I've a regex pattern of words like welcome1|welcome2|changeme
... which I need to search for in thousands of files (varies between 100 to 8000) ranging from 1KB to 24 MB each, in size.
I would like to know if there's a faster way of pattern matching than doing what I have been trying.
Environment:
- jdk 1.8
- Windows 10
- Unix4j Library
Here's what I tried till now
try (Stream<Path> stream = Files.walk(Paths.get(FILES_DIRECTORY))
.filter(FilePredicates.isFileAndNotDirectory())) {
List<String> obviousStringsList = Strings_PASSWORDS.stream()
.map(s -> ".*" + s + ".*").collect(Collectors.toList()); //because Unix4j apparently needs this
Pattern pattern = Pattern.compile(String.join("|", obviousStringsList));
GrepOptions options = new GrepOptions.Default(GrepOption.count,
GrepOption.ignoreCase,
GrepOption.lineNumber,
GrepOption.matchingFiles);
Instant startTime = Instant.now();
final List<Path> filesWithObviousStringss = stream
.filter(path -> !Unix4j.grep(options, pattern, path.toFile()).toStringResult().isEmpty())
.collect(Collectors.toList());
System.out.println("Time taken = " + Duration.between(startTime, Instant.now()).getSeconds() + " seconds");
}
I get Time taken = 60 seconds
which makes me think I'm doing something really wrong.
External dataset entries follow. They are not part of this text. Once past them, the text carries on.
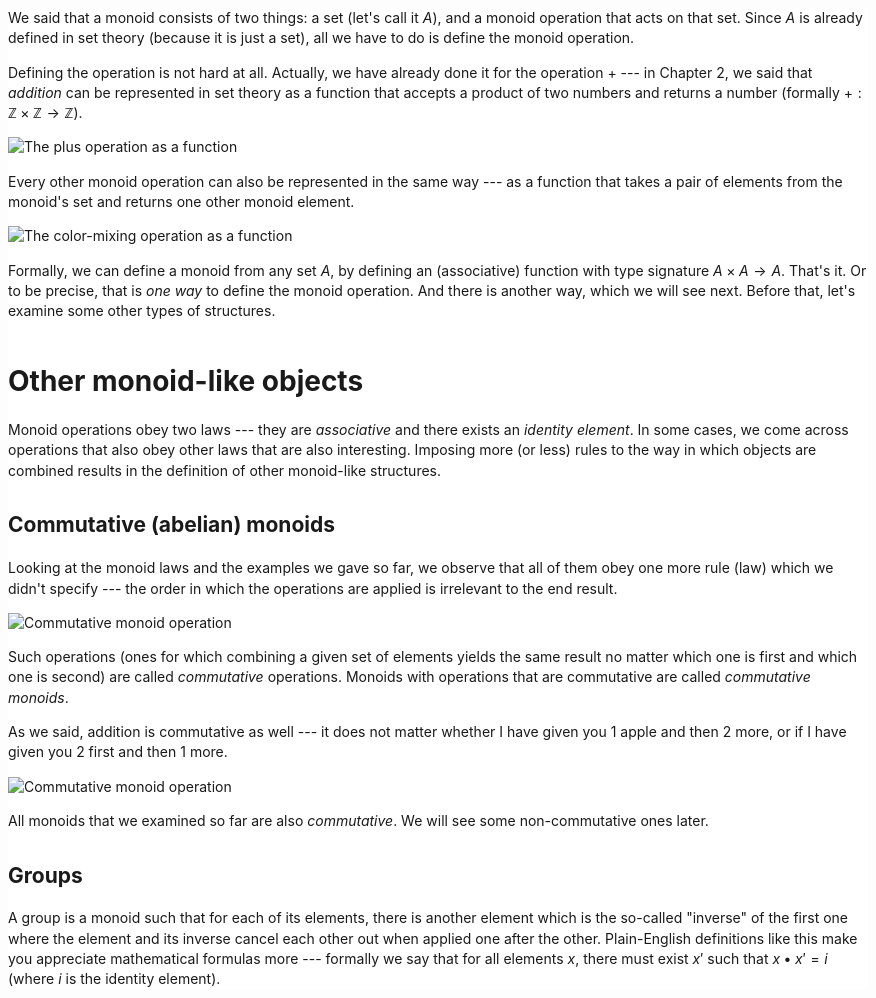 We said that a monoid consists of two things: a set (let's call it $A$), and a monoid operation that acts on that set. Since $A$ is already defined in set theory (because it is just a set), all we have to do is define the monoid operation.

Defining the operation is not hard at all. Actually, we have already done it for the operation $+$ --- in Chapter 2, we said that *addition* can be represented in set theory as a function that accepts a product of two numbers and returns a number (formally $+: \mathbb{Z} \times \mathbb{Z} \to \mathbb{Z}$).

![The plus operation as a function](../03_monoid/plus_operation.svg)

Every other monoid operation can also be represented in the same way --- as a function that takes a pair of elements from the monoid's set and returns one other monoid element.

![The color-mixing operation as a function](../03_monoid/color_mixing_operation.svg)

Formally, we can define a monoid from any set $A$, by defining an (associative) function with type signature $A \times A \to A$. That's it. Or to be precise, that is *one way* to define the monoid operation. And there is another way, which we will see next. Before that, let's examine some other types of structures.

Other monoid-like objects
===

Monoid operations obey two laws --- they are *associative* and there exists an *identity element*. In some cases, we come across operations that also obey other laws that are also interesting. Imposing more (or less) rules to the way in which objects are combined results in the definition of other monoid-like structures.

Commutative (abelian) monoids
---

Looking at the monoid laws and the examples we gave so far, we observe that all of them obey one more rule (law) which we didn't specify --- the order in which the operations are applied is irrelevant to the end result.

![Commutative monoid operation](../03_monoid/monoid_commutative.svg)

Such operations (ones for which combining a given set of elements yields the same result no matter which one is first and which one is second) are called *commutative* operations. Monoids with operations that are commutative are called *commutative monoids*. 

As we said, addition is commutative as well --- it does not matter whether I have given you 1 apple and then 2 more, or if I have given you 2 first and then 1 more.

![Commutative monoid operation](../03_monoid/addition_commutative.svg)

All monoids that we examined so far are also *commutative*. We will see some non-commutative ones later. 

Groups
---

A group is a monoid such that for each of its elements, there is another element which is the so-called "inverse" of the first one where the element and its inverse cancel each other out when applied one after the other. Plain-English definitions like this make you appreciate mathematical formulas more --- formally we say that for all elements $x$, there must exist $x'$ such that $x • x' = i$ (where $i$ is the identity element).
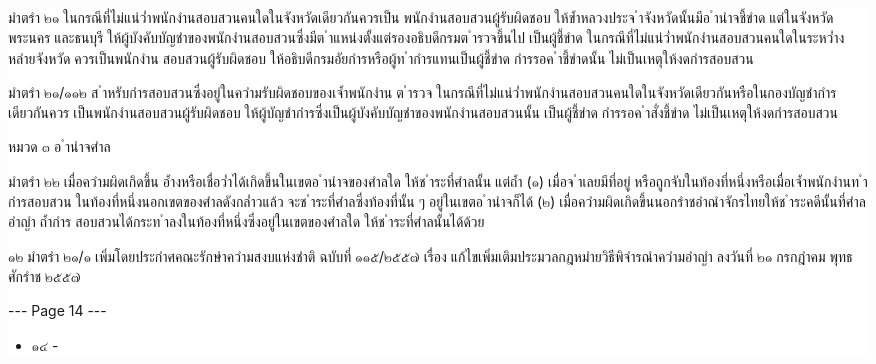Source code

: มำตรำ ๒๑  ในกรณีที่ไม่แน่ว่ำพนักงำนสอบสวนคนใดในจังหวัดเดียวกันควรเป็น
พนักงำนสอบสวนผู้รับผิดชอบ ให้ข้ำหลวงประจ ำจังหวัดนั้นมีอ ำนำจชี้ขำด แต่ในจังหวัดพระนคร
และธนบุรี ให้ผู้บังคับบัญชำของพนักงำนสอบสวนซึ่งมีต ำแหน่งตั้งแต่รองอธิบดีกรมต ำรวจขึ้นไป
เป็นผู้ชี้ขำด 
ในกรณีที่ไม่แน่ว่ำพนักงำนสอบสวนคนใดในระหว่ำงหลำยจังหวัด ควรเป็นพนักงำน
สอบสวนผู้รับผิดชอบ ให้อธิบดีกรมอัยกำรหรือผู้ท ำกำรแทนเป็นผู้ชี้ขำด 
กำรรอค ำชี้ขำดนั้น ไม่เป็นเหตุให้งดกำรสอบสวน 
 
มำตรำ ๒๑/๑๑๒  ส ำหรับกำรสอบสวนซึ่งอยู่ในควำมรับผิดชอบของเจ้ำพนักงำน
ต ำรวจ ในกรณีที่ไม่แน่ว่ำพนักงำนสอบสวนคนใดในจังหวัดเดียวกันหรือในกองบัญชำกำรเดียวกันควร
เป็นพนักงำนสอบสวนผู้รับผิดชอบ ให้ผู้บัญชำกำรซึ่งเป็นผู้บังคับบัญชำของพนักงำนสอบสวนนั้น
เป็นผู้ชี้ขำด 
กำรรอค ำสั่งชี้ขำด ไม่เป็นเหตุให้งดกำรสอบสวน 
 
หมวด ๓ 
อ ำนำจศำล 
 
 
 
 
มำตรำ ๒๒  เมื่อควำมผิดเกิดขึ้น อ้ำงหรือเชื่อว่ำได้เกิดขึ้นในเขตอ ำนำจของศำลใด 
ให้ช ำระที่ศำลนั้น แต่ถ้ำ 
(๑) เมื่อจ ำเลยมีที่อยู่ หรือถูกจับในท้องที่หนึ่งหรือเมื่อเจ้ำพนักงำนท ำกำรสอบสวน
ในท้องที่หนึ่งนอกเขตของศำลดังกล่ำวแล้ว จะช ำระที่ศำลซึ่งท้องที่นั้น ๆ อยู่ในเขตอ ำนำจก็ได้ 
(๒) เมื่อควำมผิดเกิดขึ้นนอกรำชอำณำจักรไทยให้ช ำระคดีนั้นที่ศำลอำญำ ถ้ำกำร
สอบสวนได้กระท ำลงในท้องที่หนึ่งซึ่งอยู่ในเขตของศำลใด ให้ช ำระที่ศำลนั้นได้ด้วย 
                                                 
๑๒ มำตรำ ๒๑/๑ เพิ่มโดยประกำศคณะรักษำควำมสงบแห่งชำติ ฉบับที่ ๑๑๕/๒๕๕๗ เรื่อง 
แก้ไขเพิ่มเติมประมวลกฎหมำยวิธีพิจำรณำควำมอำญำ ลงวันที่ ๒๑ กรกฎำคม พุทธศักรำช ๒๕๕๗ 


--- Page 14 ---

 
- ๑๔ - 
  
                            
 
  
           
 
  
                            
 
  
           
 
  
                            
 
  
           
 
  
                            
 
  
           
 
  
                            
 
  
           
 
  
                            
 
  
           
 
  
                            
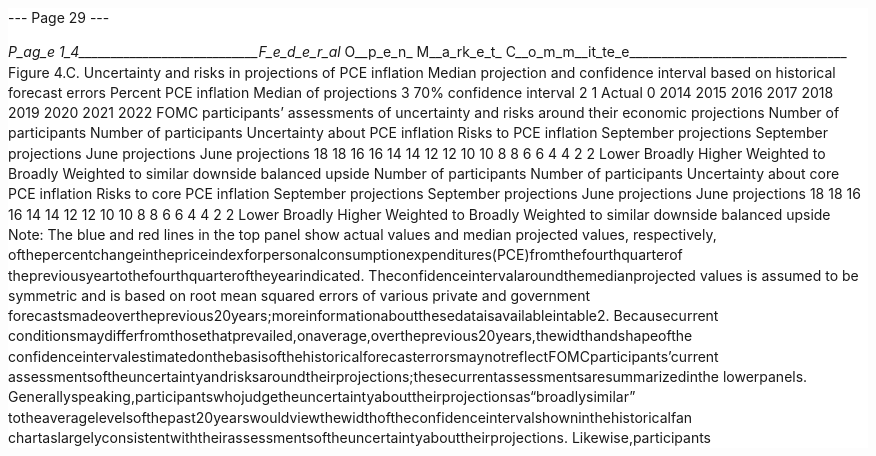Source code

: --- Page 29 ---

_P_ag_e_ _1_4____________________________F_e_d_e_r_al_ O__p_e_n_ M__a_rk_e_t_ C__o_m_m__it_te_e__________________________________
Figure 4.C. Uncertainty and risks in projections of PCE inflation
Median projection and confidence interval based on historical forecast errors
Percent
PCE inflation
Median of projections
3
70% confidence interval
2
1
Actual
0
2014 2015 2016 2017 2018 2019 2020 2021 2022
FOMC participants’ assessments of uncertainty and risks around their economic projections
Number of participants Number of participants
Uncertainty about PCE inflation Risks to PCE inflation
September projections September projections
June projections June projections
18 18
16 16
14 14
12 12
10 10
8 8
6 6
4 4
2 2
Lower Broadly Higher Weighted to Broadly Weighted to
similar downside balanced upside
Number of participants Number of participants
Uncertainty about core PCE inflation Risks to core PCE inflation
September projections September projections
June projections June projections
18 18
16 16
14 14
12 12
10 10
8 8
6 6
4 4
2 2
Lower Broadly Higher Weighted to Broadly Weighted to
similar downside balanced upside
Note: The blue and red lines in the top panel show actual values and median projected values, respectively,
ofthepercentchangeinthepriceindexforpersonalconsumptionexpenditures(PCE)fromthefourthquarterof
thepreviousyeartothefourthquarteroftheyearindicated. Theconfidenceintervalaroundthemedianprojected
values is assumed to be symmetric and is based on root mean squared errors of various private and government
forecastsmadeovertheprevious20years;moreinformationaboutthesedataisavailableintable2. Becausecurrent
conditionsmaydifferfromthosethatprevailed,onaverage,overtheprevious20years,thewidthandshapeofthe
confidenceintervalestimatedonthebasisofthehistoricalforecasterrorsmaynotreflectFOMCparticipants’current
assessmentsoftheuncertaintyandrisksaroundtheirprojections;thesecurrentassessmentsaresummarizedinthe
lowerpanels. Generallyspeaking,participantswhojudgetheuncertaintyabouttheirprojectionsas“broadlysimilar”
totheaveragelevelsofthepast20yearswouldviewthewidthoftheconfidenceintervalshowninthehistoricalfan
chartaslargelyconsistentwiththeirassessmentsoftheuncertaintyabouttheirprojections. Likewise,participants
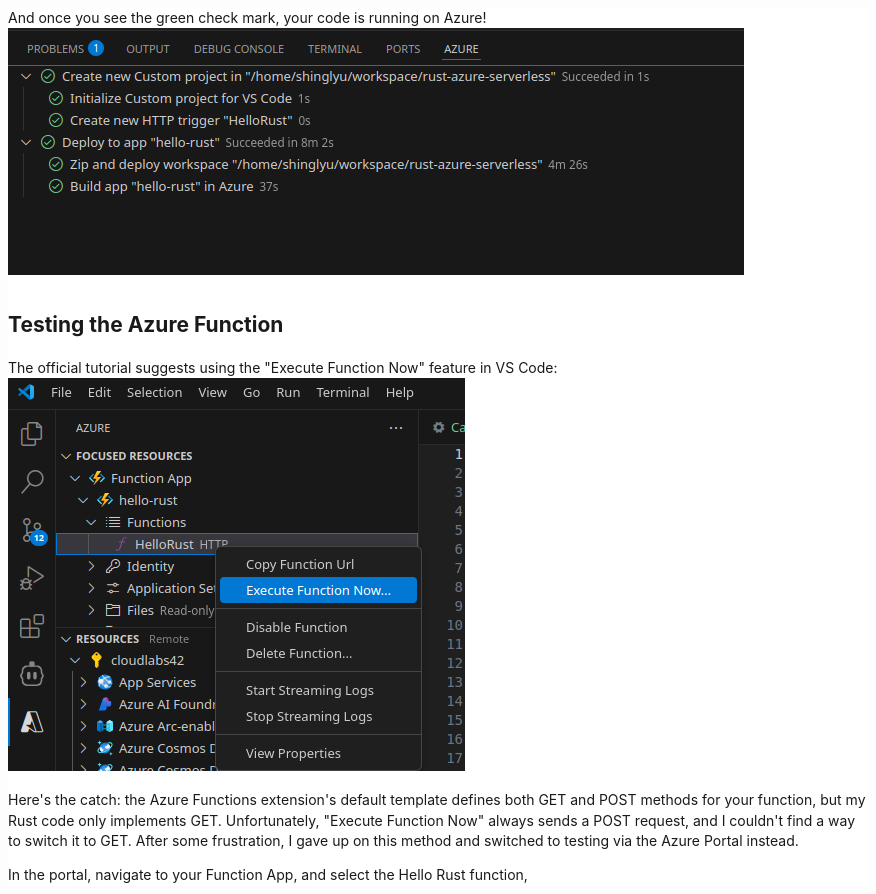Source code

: And once you see the green check mark, your code is running on Azure!
![](/blog_assets/rust-serverless-azure-hello-world/vs-code-deployment-finish.png)


## Testing the Azure Function


The official tutorial suggests using the "Execute Function Now" feature in VS Code:  
![](/blog_assets/rust-serverless-azure-hello-world/execute-function-now.png)

Here's the catch: the Azure Functions extension's default template defines both GET and POST methods for your function, but my Rust code only implements GET. Unfortunately, "Execute Function Now" always sends a POST request, and I couldn't find a way to switch it to GET. After some frustration, I gave up on this method and switched to testing via the Azure Portal instead.

In the portal, navigate to your Function App, and select the Hello Rust function, 
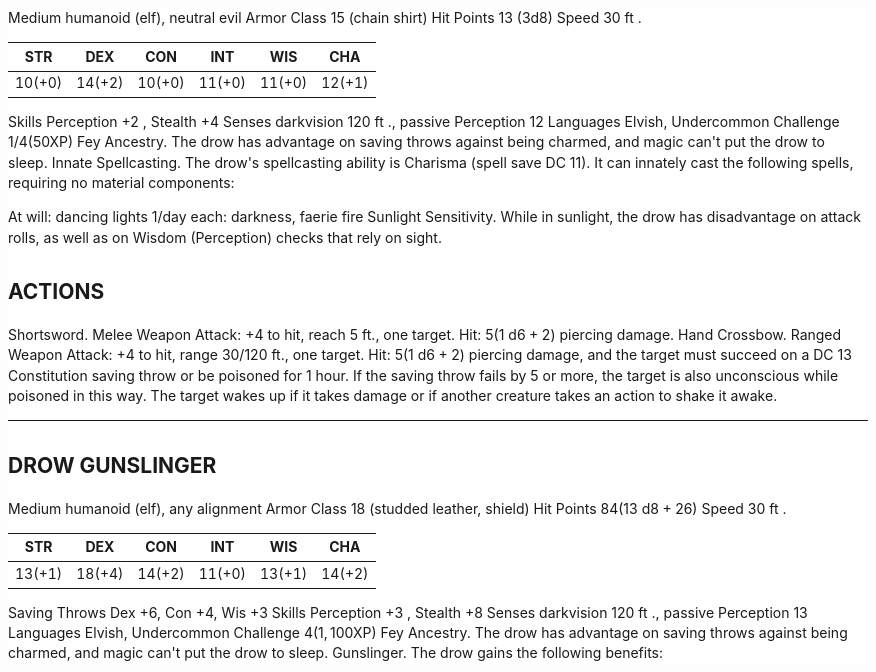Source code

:Medium humanoid (elf), neutral evil
Armor Class 15 (chain shirt)
Hit Points 13 (3d8)
Speed 30 ft .

| STR | DEX | CON | INT | WIS | CHA |
| :--: | :--: | :--: | :--: | :--: | :--: |
| $10(+0)$ | $14(+2)$ | $10(+0)$ | $11(+0)$ | $11(+0)$ | $12(+1)$ |

Skills Perception +2 , Stealth +4
Senses darkvision 120 ft ., passive Perception 12
Languages Elvish, Undercommon
Challenge $1 / 4(50 \mathrm{XP})$
Fey Ancestry. The drow has advantage on saving throws against being charmed, and magic can't put the drow to sleep.
Innate Spellcasting. The drow's spellcasting ability is Charisma (spell save DC 11). It can innately cast the following spells, requiring no material components:

At will: dancing lights
1/day each: darkness, faerie fire
Sunlight Sensitivity. While in sunlight, the drow has disadvantage on attack rolls, as well as on Wisdom (Perception) checks that rely on sight.

## ACTIONS

Shortsword. Melee Weapon Attack: +4 to hit, reach 5 ft., one target. Hit: $5(1 \mathrm{~d} 6+2)$ piercing damage.
Hand Crossbow. Ranged Weapon Attack: +4 to hit, range 30/120 ft., one target. Hit: $5(1 \mathrm{~d} 6+2)$ piercing damage, and the target must succeed on a DC 13 Constitution saving throw or be poisoned for 1 hour. If the saving throw fails by 5 or more, the target is also unconscious while poisoned in this way. The target wakes up if it takes damage or if another creature takes an action to shake it awake.

---

## DROW GUNSLINGER

Medium humanoid (elf), any alignment
Armor Class 18 (studded leather, shield)
Hit Points $84(13 \mathrm{~d} 8+26)$
Speed 30 ft .

| STR | DEX | CON | INT | WIS | CHA |
| :--: | :--: | :--: | :--: | :--: | :--: |
| $13(+1)$ | $18(+4)$ | $14(+2)$ | $11(+0)$ | $13(+1)$ | $14(+2)$ |

Saving Throws Dex +6, Con +4, Wis +3
Skills Perception +3 , Stealth +8
Senses darkvision 120 ft ., passive Perception 13
Languages Elvish, Undercommon
Challenge $4(1,100 \mathrm{XP})$
Fey Ancestry. The drow has advantage on saving throws against being charmed, and magic can't put the drow to sleep.
Gunslinger. The drow gains the following benefits:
I've tried different ways with the stream and on an average every method takes about a minute to process my current folder of 6660 files.
Grep on mysys2/mingw64 takes about 15 seconds and exec('grep...')
in node.js takes about 12 seconds consistently.
I chose Unix4j because it provides java native grep and clean code.
Is there a way to produce better results in Java, that I'm sadly missing?